Depois de um tempo, durante o qual passados do fff para o pianíssimo, ele parecia de repente se lembrar de que havia uma partitura a seguir, e voltava concentrado. Em certos momentos porém, interrompia a execução -- pausas curtas, talvez pouco mais que semínimas, mas que equivaliam a um quase intervalo -- olhava para o alto como se de repente houvesse se distraído no assunto, e buscasse retomar o fio da meada, até que voltava, como que inspirado por uma ideia nova que gostaria de experimentar.

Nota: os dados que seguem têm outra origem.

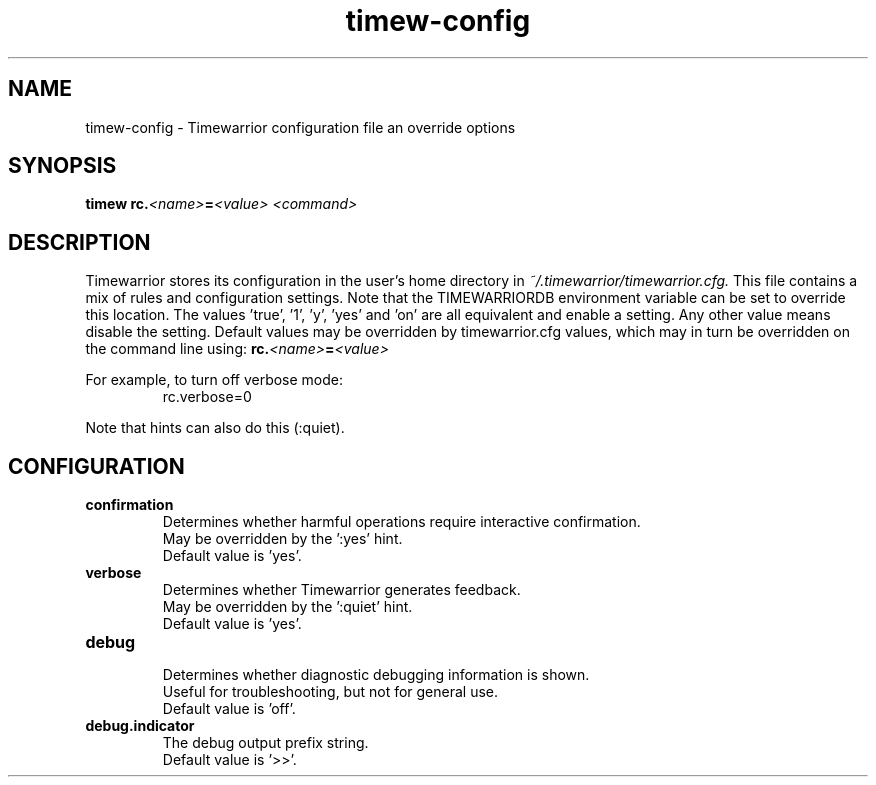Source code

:.TH timew-config 7 "2023-10-14" "timew 1.2.0" "User Manuals"
.
.SH NAME
timew-config \- Timewarrior configuration file an override options
.
.SH SYNOPSIS
.BI "timew rc." <name> = "<value> <command>"
.
.SH DESCRIPTION
Timewarrior stores its configuration in the user's home directory in
.I ~/.timewarrior/timewarrior.cfg.
This file contains a mix of rules and configuration settings.
Note that the TIMEWARRIORDB environment variable can be set to override this location.
.
The values 'true', '1', 'y', 'yes' and 'on' are all equivalent and enable a setting.
Any other value means disable the setting.
.
Default values may be overridden by timewarrior.cfg values, which may in turn be overridden on the command line using:
.BI rc. <name> = <value>
.PP
For example, to turn off verbose mode:
.RS
rc.verbose=0
.RE
.PP
Note that hints can also do this (:quiet).
.
.SH CONFIGURATION
.TP
.B confirmation
.RS
Determines whether harmful operations require interactive confirmation.
.br
May be overridden by the ':yes' hint.
.br
Default value is 'yes'.
.RE
.TP
.B verbose
.RS
Determines whether Timewarrior generates feedback.
.br
May be overridden by the ':quiet' hint.
.br
Default value is 'yes'.
.RE
.TP
.B debug
.RS
Determines whether diagnostic debugging information is shown.
.br
Useful for troubleshooting, but not for general use.
.br
Default value is 'off'.
.RE
.TP
.B debug.indicator
.RS
The debug output prefix string.
.br
Default value is '>>'.
.RE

Ficávamos pasmos de que aquele improviso constante, aquele dedilhar que lembrava um pouco talvez Steve Ray Vaughan ou algo mais tradicional, soava tão incrivelmente harmônico. Quando ele não olhava as teclas, e parecia voltar os olhos pra dentro, não atrás das grandes profundezas, mas do sentimento mais intenso, mais veraz, que efetivamente se expressava na sua sobrancelha e queixo, não podíamos deixar de nos surpreender que voltasse, de lá, nada de sons desconexos, nada confuso, mas um som brilhante, vivo, e era impossível não desconfiar de algum truque: talvez aquele piano tenha sido construído de tal forma que não possa emitir sons dissonantes.

Ele tocou, naquela ordem, e com a mesma clareza e vivacidade, todo o repertório. Ao final, foi simplesmente ovacionado. Voltou, e como não parecia estar cansado -- estivera, a final de contas, divertindo-se ao piano, gracejando com seu estado de humor; é quase uma abstração dizer que tocou, e que tratava-se de um repertório --, sentou-se novamente e, como que para acalmar a todos, antes do fim da noite, após ter quase quebrado o piano ao final da fantasia quasi sonata de Liszt como se fôra um guitarrista em êxtase, tocou uma canção bellísima, tão suave e doce que era preciso abraçar alguém e rir baixinho. Em seguida levantamos e, saídos da sala, voltamos para a soleira para um segundo bis, tão generoso estava aquele russo, um pequeno estudo que não pude identificar, e ainda pisando fora do edifício ouvíamos os assobios, os urros, as palmas.

PS.: já vi, é Albéniz, o espanhol, La Vega é uma peça encantadora, recomendo.